Comment 26 rguenther@suse.de 2009-12-01 09:42:27 UTC
Subject: Re:  Weird translation of DO loops

On Mon, 30 Nov 2009, tkoenig at gcc dot gnu dot org wrote:

> 
> 
> ------- Comment #22 from tkoenig at gcc dot gnu dot org  2009-11-30 19:15 -------
> (In reply to comment #21)
> 
> > the "sign" for unsigned steps is always 1, you don't seem to account
> > for unsignedness?
> 
> (Un)fortunately, there are no unsigned varaibles in Fortran.
> 
> > Note that I believe generating
> > 
> >   step_sign = fold_build3 (fold_build2 (LT_EXPR, boolean_type_node,
> >                                   step, build_int_cst (TREE_TYPE (step), 
> > 0)),
> >                      build_int_cst (type, -1), build_int_cst (type, 1));
> > 
> > is better as that allows more freedom for fold and efficient expansion
> > for the target.  Just double-check that it also works for the
> > unrolling ;)
> 
> That doesn't work (something about fold_build3 needing five arguments
> instead of three), so think I'll submit my patch "as is".

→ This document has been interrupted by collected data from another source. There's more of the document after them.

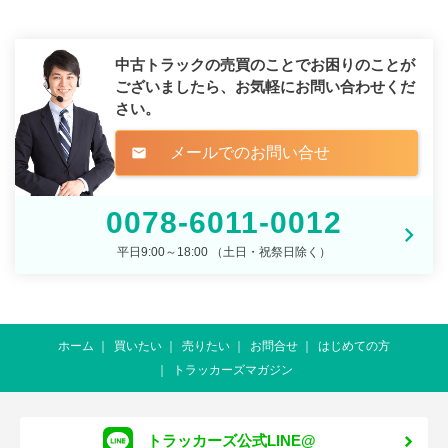
中古トラックの売買のことでお困りのことが
ございましたら、
お気軽にお問い合わせくだ
さい。
メールでのお問い合せ
mail
0078-6011-0012
平日9:00～18:00 （土日・祝祭日除く）
ホーム
買いたい
売りたい
お問合せ
はじめての方
トラッカーズマガジン
トラッカーズ公式LINE@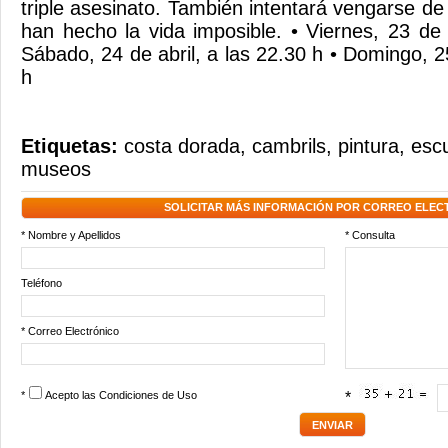
Etiquetas:
costa dorada
,
cambrils
,
pintura
,
escu
museos
SOLICITAR MÁS INFORMACIÓN POR CORREO ELEC
* Nombre y Apellidos
* Consulta
Teléfono
* Correo Electrónico
*
Acepto las
Condiciones de Uso
*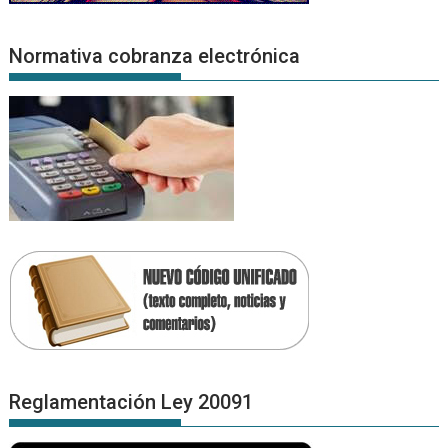
Normativa cobranza electrónica
Reglamentación Ley 20091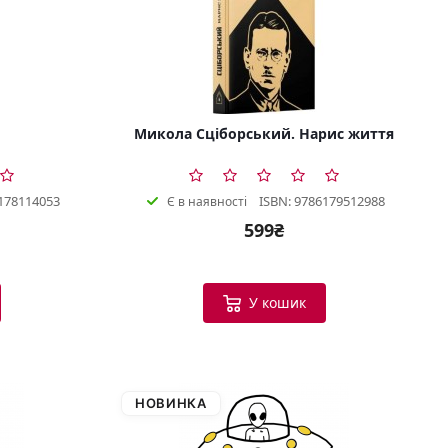
Микола Сціборський. Нарис життя
178114053
ISBN: 9786179512988
Є в наявності
599₴
У кошик
НОВИНКА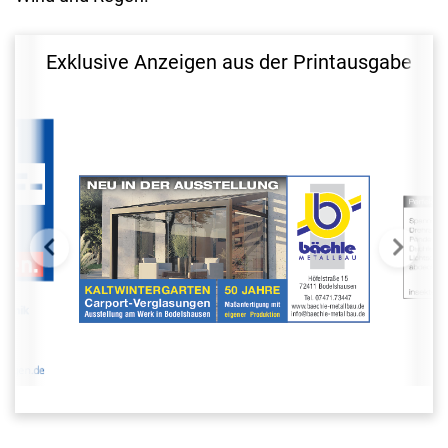
Exklusive Anzeigen aus der Printausgabe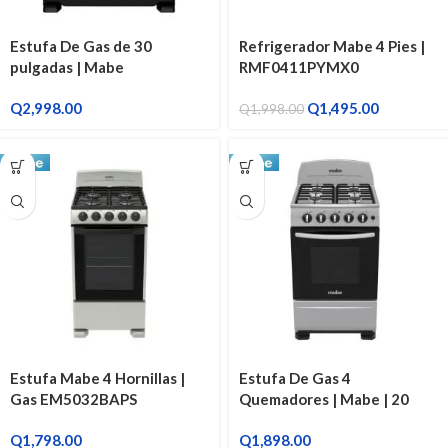
Estufa De Gas de 30
Refrigerador Mabe 4 Pies |
pulgadas | Mabe
RMF0411PYMX0
EM7655CSIN0
Q
2,998.00
Q
1,495.00
Q
1,998.00
Estufa Mabe 4 Hornillas |
Estufa De Gas 4
Gas EM5032BAPS
Quemadores | Mabe | 20
Pulgadas EMA5110SGO
Q
1,798.00
Q
1,898.00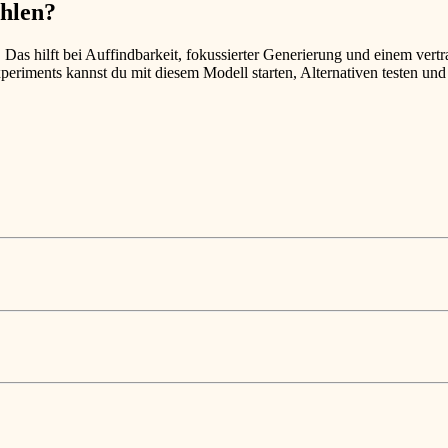
hlen?
. Das hilft bei Auffindbarkeit, fokussierter Generierung und einem vert
xperiments kannst du mit diesem Modell starten, Alternativen testen und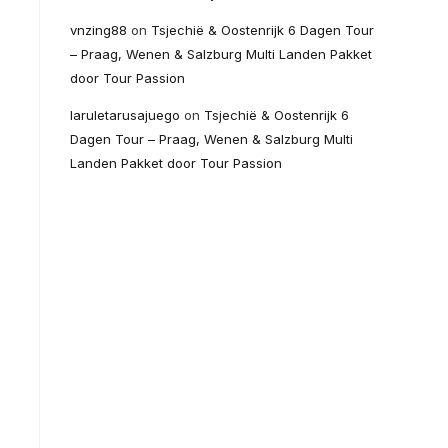
vnzing88
on
Tsjechië & Oostenrijk 6 Dagen Tour
– Praag, Wenen & Salzburg Multi Landen Pakket
door Tour Passion
laruletarusajuego
on
Tsjechië & Oostenrijk 6
Dagen Tour – Praag, Wenen & Salzburg Multi
Landen Pakket door Tour Passion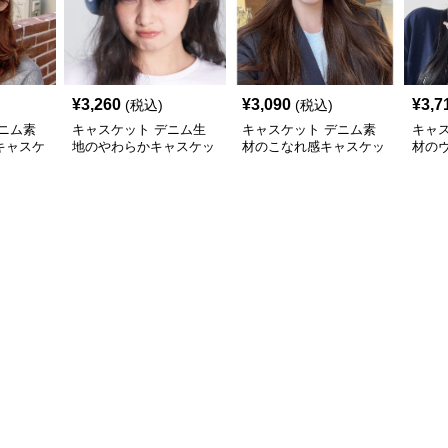
¥
3,260
¥
3,090
¥
3,7
(税込)
(税込)
ニム素
キャスケット デニム生
キャスケット デニム素
キャ
キャスケ
地のやわらかキャスケッ
材のこなれ感キャスケッ
材の
ト帽
ト帽
スケ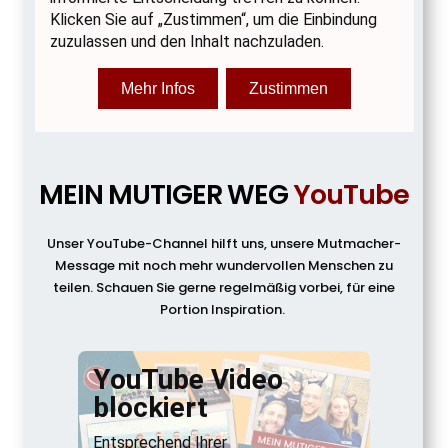
MEIN MUTIGER WEG
YouTube
Unser YouTube-Channel hilft uns, unsere Mutmacher-
Message mit noch mehr wundervollen Menschen zu
teilen. Schauen Sie gerne regelmäßig vorbei, für eine
Portion Inspiration.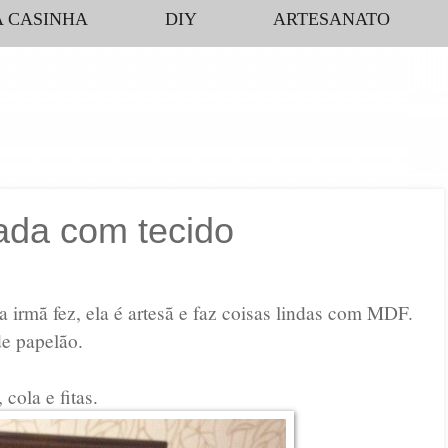
 CASINHA
DIY
ARTESANATO
ada com tecido
 irmã fez, ela é artesã e faz coisas lindas com MDF.
de papelão.
cola e fitas.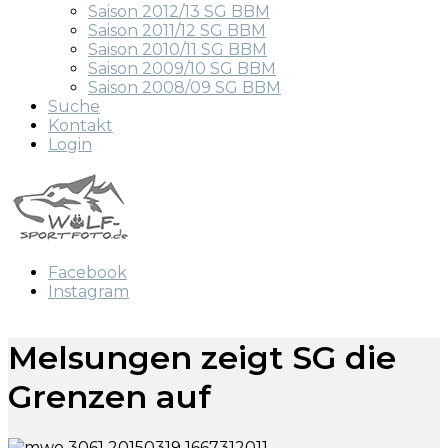
Saison 2012/13 SG BBM
Saison 2011/12 SG BBM
Saison 2010/11 SG BBM
Saison 2009/10 SG BBM
Saison 2008/09 SG BBM
Suche
Kontakt
Login
Facebook
Instagram
Melsungen zeigt SG die
Grenzen auf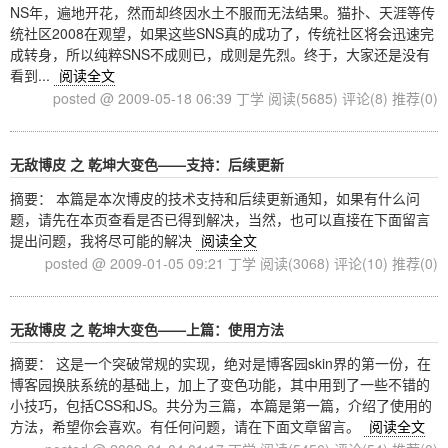
NS年，遍地开花，然而却终因水土不服而无法结果。猫扑、天涯等传
统社区2008在观望，如果这些SNS真的成功了，传统社区将会迅速完
成转身，所以纯粹SNS不成则已，成则是先烈。终于，大家还是没有
看到...
阅读全文
posted @ 2009-05-18 06:39 丁学
阅读(5685)
评论(8)
推荐(0)
无敌博皮 之 乾坤大变色——支持：后续更新
摘要： 本篇是本次博皮的技术支持和后续更新通知，如果有什么问
题，请先在本页查看是否已得到解决，当然，也可以直接在下面留言
提出问题，我将尽可能的解决
阅读全文
posted @ 2009-01-05 09:21 丁学
阅读(3068)
评论(10)
推荐(0)
无敌博皮 之 乾坤大变色——上篇：使用方法
摘要： 这是一个突破常规的实现，绝对是博客园skin界的第一份，在
博客园换肤系统的基础上，加上了变色功能，其中用到了一些不错的
小技巧，包括CSS和JS。共分为三篇，本篇是第一篇，介绍了使用的
方法，希望你会喜欢。有任何问题，请在下面文章留言。
阅读全文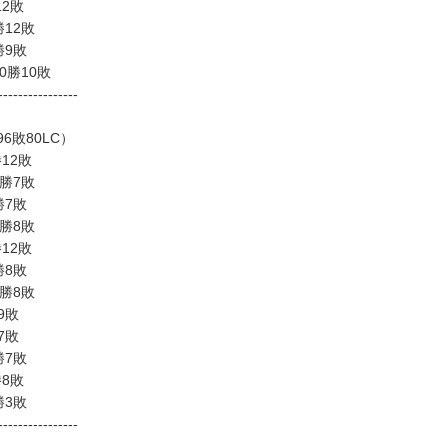
12敗
勝12敗
勝9敗
10勝10敗
----------------
勝96敗80LC）
勝12敗
2勝7敗
勝7敗
2勝8敗
勝12敗
勝8敗
0勝8敗
9敗
7敗
勝7敗
勝8敗
勝3敗
----------------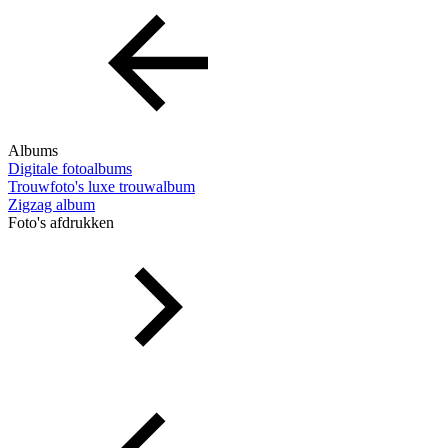
Albums
Digitale fotoalbums
Trouwfoto's luxe trouwalbum
Zigzag album
Foto's afdrukken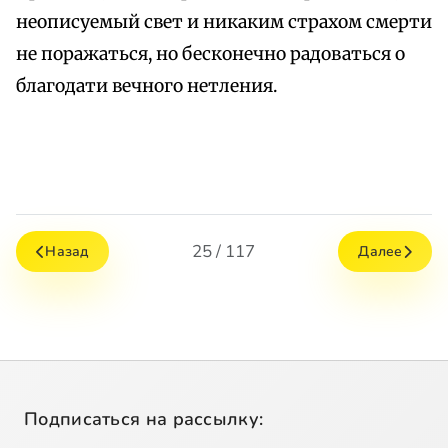
неописуемый свет и никаким страхом смерти
не поражаться, но бесконечно радоваться о
благодати вечного нетления.
25 / 117
Назад
Далее
Подписаться на рассылку: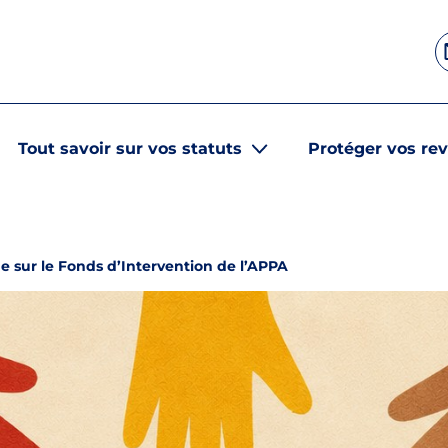
Tout savoir sur vos statuts
Protéger vos re
e sur le Fonds d’Intervention de l’APPA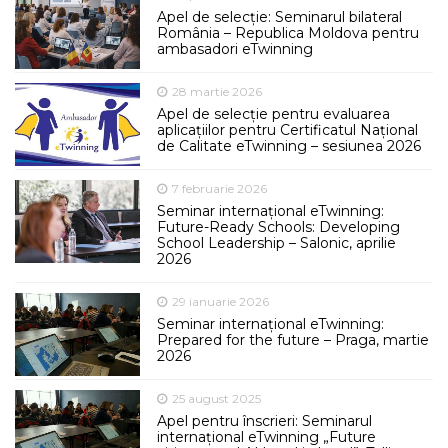
Apel de selecție: Seminarul bilateral
România – Republica Moldova pentru
ambasadori eTwinning
28 martie 2026
Apel de selecție pentru evaluarea
aplicațiilor pentru Certificatul Național
de Calitate eTwinning – sesiunea 2026
7 februarie 2026
Seminar internațional eTwinning:
Future-Ready Schools: Developing
School Leadership – Salonic, aprilie
2026
29 ianuarie 2026
Seminar internațional eTwinning:
Prepared for the future – Praga, martie
2026
25 august 2025
Apel pentru înscrieri: Seminarul
internațional eTwinning „Future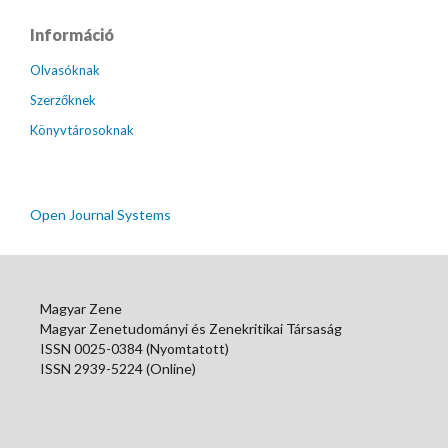
Információ
Olvasóknak
Szerzőknek
Könyvtárosoknak
Open Journal Systems
Magyar Zene
Magyar Zenetudományi és Zenekritikai Társaság
ISSN 0025-0384 (Nyomtatott)
ISSN 2939-5224 (Online)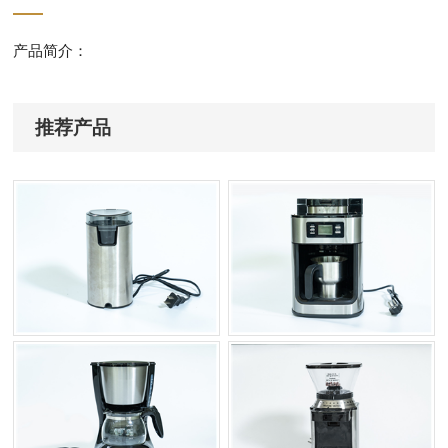
产品简介：
推荐产品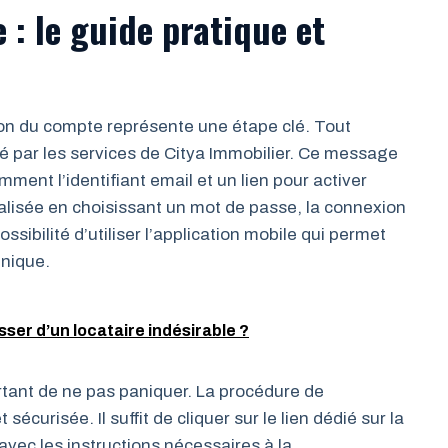
 : le guide pratique et
ion du compte représente une étape clé. Tout
 par les services de Citya Immobilier. Ce message
mment l’identifiant email et un lien pour activer
éalisée en choisissant un mot de passe, la connexion
ossibilité d’utiliser l’application mobile qui permet
nique.
er d’un locataire indésirable ?
ortant de ne pas paniquer. La procédure de
écurisée. Il suffit de cliquer sur le lien dédié sur la
vec les instructions nécessaires à la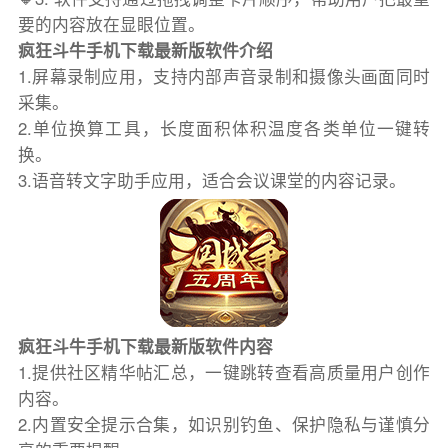
要的内容放在显眼位置。
疯狂斗牛手机下载最新版软件介绍
1.屏幕录制应用，支持内部声音录制和摄像头画面同时
采集。
2.单位换算工具，长度面积体积温度各类单位一键转
换。
3.语音转文字助手应用，适合会议课堂的内容记录。
疯狂斗牛手机下载最新版软件内容
1.提供社区精华帖汇总，一键跳转查看高质量用户创作
内容。
2.内置安全提示合集，如识别钓鱼、保护隐私与谨慎分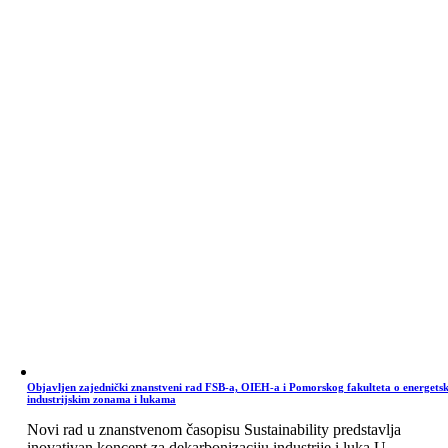
Objavljen zajednički znanstveni rad FSB-a, OIEH-a i Pomorskog fakulteta o energets
industrijskim zonama i lukama
Novi rad u znanstvenom časopisu Sustainability predstavlja
inovativan koncept za dekarbonizaciju industrije i luka U ...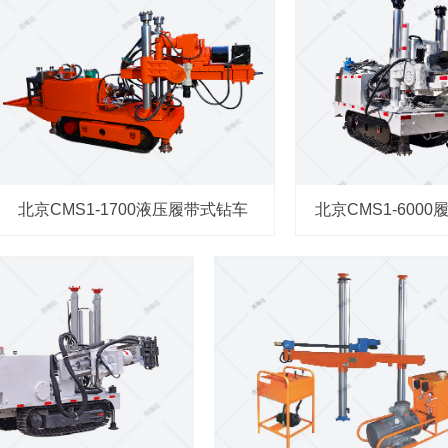
北京CMS1-1700液压履带式钻车
北京CMS1-600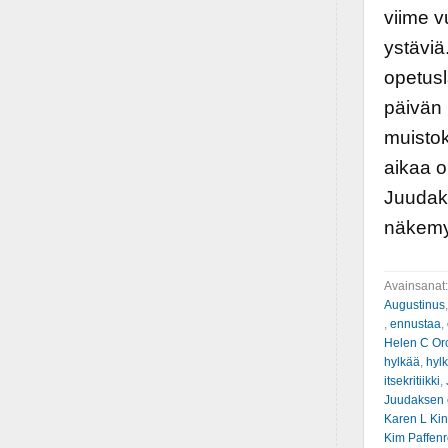
viime v
ystäviä
opetusl
päivän
muistok
aikaa o
Juudaks
näkemy
Avainsanat
Augustinus
,
ennustaa
,
Helen C Or
hylkää
,
hylk
itsekritiikki
,
Juudaksen 
Karen L Ki
Kim Paffenr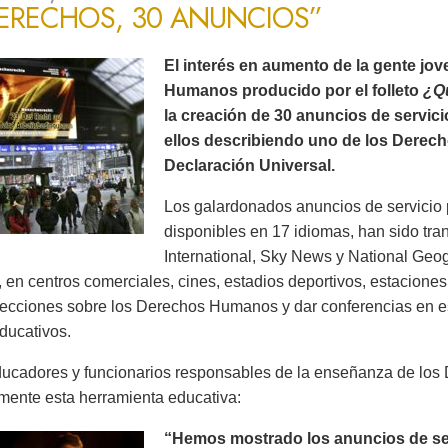
DERECHOS, 30 ANUNCIOS”
El interés en aumento de la gente jo
Humanos producido por el folleto
¿Q
la creación de 30 anuncios de servic
ellos describiendo uno de los Derec
Declaración Universal.
Los galardonados anuncios de servicio 
disponibles en 17 idiomas, han sido tr
International, Sky News y National Ge
 en centros comerciales, cines, estadios deportivos, estaciones 
lecciones sobre los Derechos Humanos y dar conferencias en es
ducativos.
ucadores y funcionarios responsables de la enseñanza de lo
mente esta herramienta educativa:
“Hemos mostrado los anuncios de serv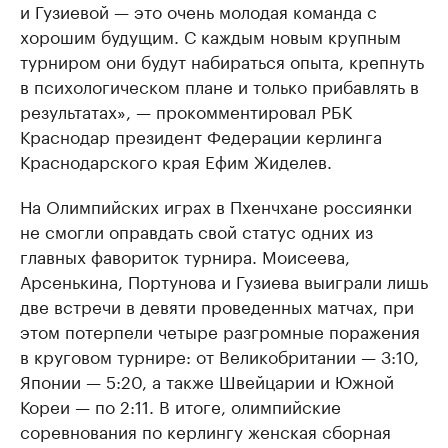
и Гузиевой — это очень молодая команда с
хорошим будущим. С каждым новым крупным
турниром они будут набираться опыта, крепнуть
в психологическом плане и только прибавлять в
результатах», — прокомментировал РБК
Краснодар президент Федерации керлинга
Краснодарского края Ефим Жиделев.
На Олимпийских играх в Пхенчхане россиянки
не смогли оправдать свой статус одних из
главных фавориток турнира. Моисеева,
Арсенькина, Портунова и Гузиева выиграли лишь
две встречи в девяти проведенных матчах, при
этом потерпели четыре разгромные поражения
в круговом турнире: от Великобритании — 3:10,
Японии — 5:20, а также Швейцарии и Южной
Кореи — по 2:11. В итоге, олимпийские
соревнования по керлингу женская сборная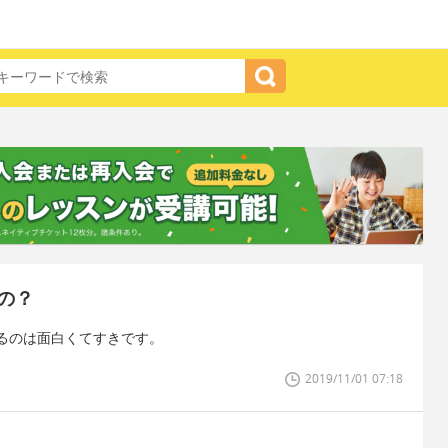
の？
るのは面白くてすきです。
2019/11/01 07:18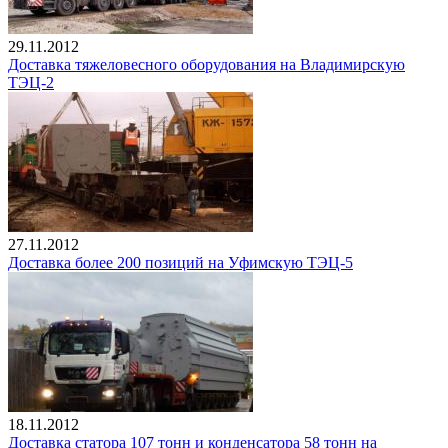
29.11.2012
Доставка тяжеловесного оборудования на Владимирскую
ТЭЦ-2
27.11.2012
Доставка более 200 позиций на Уфимскую ТЭЦ-5
18.11.2012
Доставка статора 107 тонн и конденсатора 58 тонн на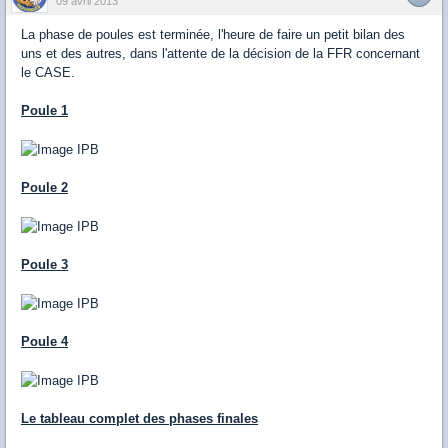
09 avril 2013
La phase de poules est terminée, l'heure de faire un petit bilan des
uns et des autres, dans l'attente de la décision de la FFR concernant
le CASE.
Poule 1
Poule 2
Poule 3
Poule 4
Le tableau complet des phases finales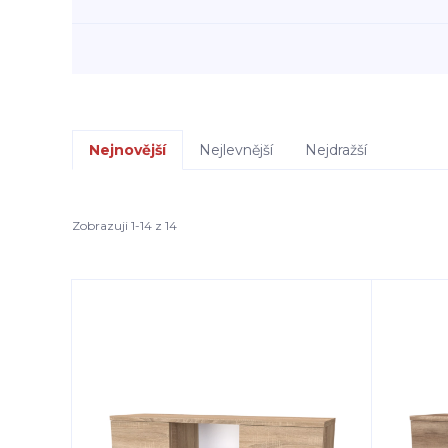
Nejnovější
Nejlevnější
Nejdražší
Zobrazuji 1-14 z 14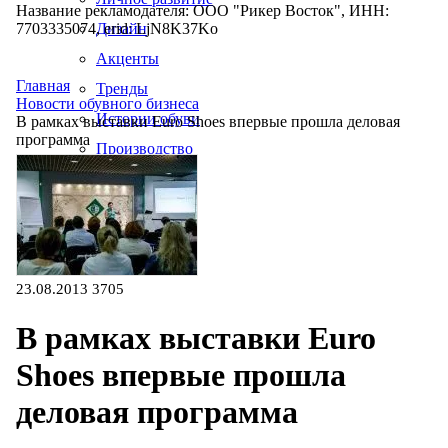
Название рекламодателя: ООО "Рикер Восток", ИНН:
7703335074, erid: LjN8K37Ko
Дизайн
Акценты
Главная
Тренды
Новости обувного бизнеса
Истории обуви
В рамках выставки Euro Shoes впервые прошла деловая
программа
Производство
23.08.2013
3705
В рамках выставки Euro
Shoes впервые прошла
деловая программа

Ah, of course ... more like

step_sign = fold_build3 (COND_EXPR, type,
                         fold_build2 (LT_EXPR, boolean_type_node,
                                   step, build_int_cst (TREE_TYPE (step), 0)),
                      build_int_cst (type, -1), build_int_cst (type, 1));

Which still would be prefered IMHO.

Richard.

> Thanks for your comments! 
> > Thanks,
> > Richard.
> > 
> 
> 
> 

Comment 27 Janne Blomqvist 2009-12-01 18:32:51 UTC
Subject: Bug 42131

Author: jb
Date: Tue Dec  1 18:32:37 2009
New Revision: 154876

URL: http://gcc.gnu.org/viewcvs?root=gcc&view=rev&rev=154876
Log:
PR fortran/42131 Sign test using ternary operator

Modified:
    trunk/gcc/fortran/ChangeLog
    trunk/gcc/fortran/trans-stmt.c

Comment 28 Janne Blomqvist 2009-12-02 09:23:05 UTC
Subject: Bug 42131

Author: jb
Date: Wed Dec  2 09:22:50 2009
New Revision: 154900

URL: http://gcc.gnu.org/viewcvs?root=gcc&view=rev&rev=154900
Log:
Typo in ChangeLog entry for PR fortran/42131

Modified:
    trunk/gcc/fortran/ChangeLog

Comment 29 Dominique d'Humieres 2009-12-04 14:24:39 UTC
AFAICT the inner loop of PR42108 is still unrolled.